• **INSTRUCTION**: Return the lines below that contain the word "KiCad".

• **EXTRACTED RECORDS**:
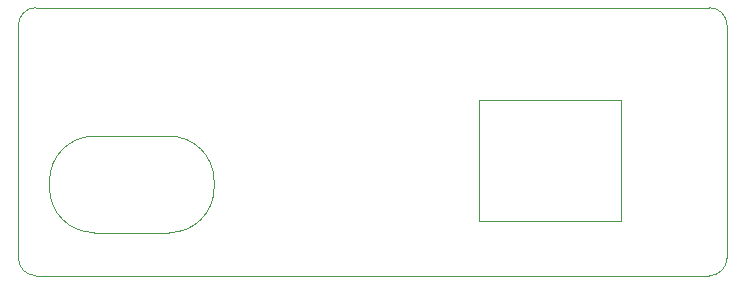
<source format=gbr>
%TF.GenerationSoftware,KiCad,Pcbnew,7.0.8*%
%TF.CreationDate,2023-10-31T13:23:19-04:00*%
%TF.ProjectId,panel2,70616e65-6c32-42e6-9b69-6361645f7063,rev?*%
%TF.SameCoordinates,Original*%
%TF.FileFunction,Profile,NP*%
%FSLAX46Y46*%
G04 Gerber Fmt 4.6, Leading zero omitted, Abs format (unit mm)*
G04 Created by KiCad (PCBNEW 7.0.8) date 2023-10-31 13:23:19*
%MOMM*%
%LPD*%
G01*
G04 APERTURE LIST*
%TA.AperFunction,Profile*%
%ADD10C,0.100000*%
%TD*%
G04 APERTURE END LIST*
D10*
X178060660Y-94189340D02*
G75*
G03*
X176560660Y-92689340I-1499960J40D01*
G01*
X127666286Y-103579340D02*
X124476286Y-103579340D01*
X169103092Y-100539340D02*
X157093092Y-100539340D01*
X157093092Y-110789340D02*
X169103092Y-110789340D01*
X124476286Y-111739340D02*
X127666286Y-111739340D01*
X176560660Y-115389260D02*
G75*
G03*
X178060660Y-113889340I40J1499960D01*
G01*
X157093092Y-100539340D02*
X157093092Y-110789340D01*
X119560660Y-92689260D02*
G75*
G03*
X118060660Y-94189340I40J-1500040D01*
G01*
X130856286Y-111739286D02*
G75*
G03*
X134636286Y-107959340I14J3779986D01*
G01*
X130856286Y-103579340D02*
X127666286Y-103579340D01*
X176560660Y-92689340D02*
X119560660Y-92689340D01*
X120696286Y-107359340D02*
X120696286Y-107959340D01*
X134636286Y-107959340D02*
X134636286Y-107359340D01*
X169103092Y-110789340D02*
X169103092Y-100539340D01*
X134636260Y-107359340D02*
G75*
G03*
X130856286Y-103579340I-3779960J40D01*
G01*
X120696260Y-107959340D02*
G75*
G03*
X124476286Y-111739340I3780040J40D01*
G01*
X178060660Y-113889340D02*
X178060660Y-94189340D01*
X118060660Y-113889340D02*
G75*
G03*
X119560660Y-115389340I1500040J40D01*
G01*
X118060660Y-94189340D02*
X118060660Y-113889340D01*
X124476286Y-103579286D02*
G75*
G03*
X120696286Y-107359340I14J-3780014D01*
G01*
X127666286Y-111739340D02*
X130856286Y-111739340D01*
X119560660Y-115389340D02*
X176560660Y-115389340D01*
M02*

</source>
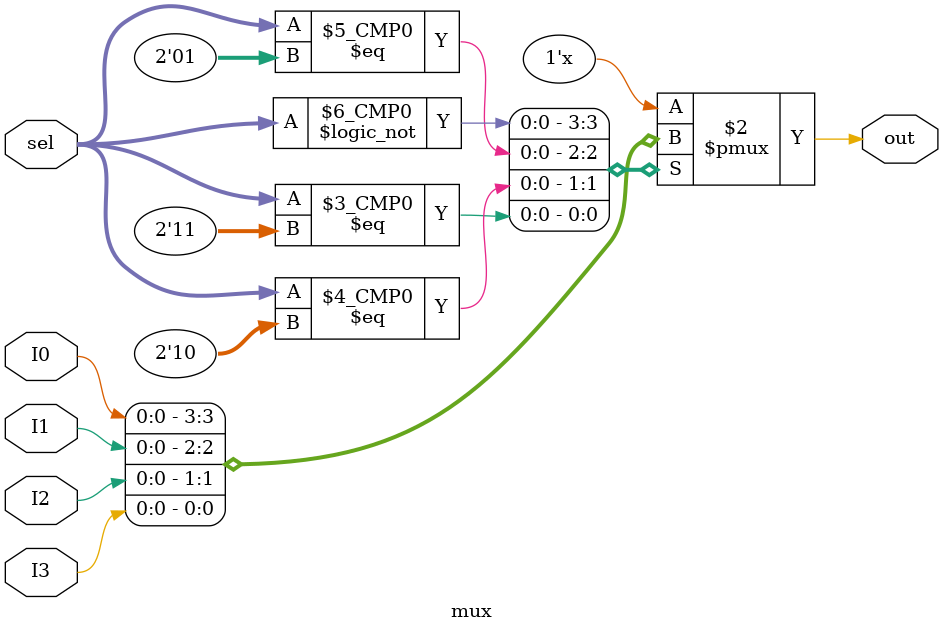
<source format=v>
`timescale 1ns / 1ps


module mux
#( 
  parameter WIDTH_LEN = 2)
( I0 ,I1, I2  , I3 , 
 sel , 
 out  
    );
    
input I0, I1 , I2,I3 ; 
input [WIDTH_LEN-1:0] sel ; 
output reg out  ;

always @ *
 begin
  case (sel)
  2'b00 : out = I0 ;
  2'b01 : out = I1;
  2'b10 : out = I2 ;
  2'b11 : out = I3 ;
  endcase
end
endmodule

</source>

• **SOLUTION TO THE EXERCISE**:
%TF.GenerationSoftware,KiCad,Pcbnew,7.0.8*%
G04 Created by KiCad (PCBNEW 7.0.8) date 2023-10-31 13:23:19*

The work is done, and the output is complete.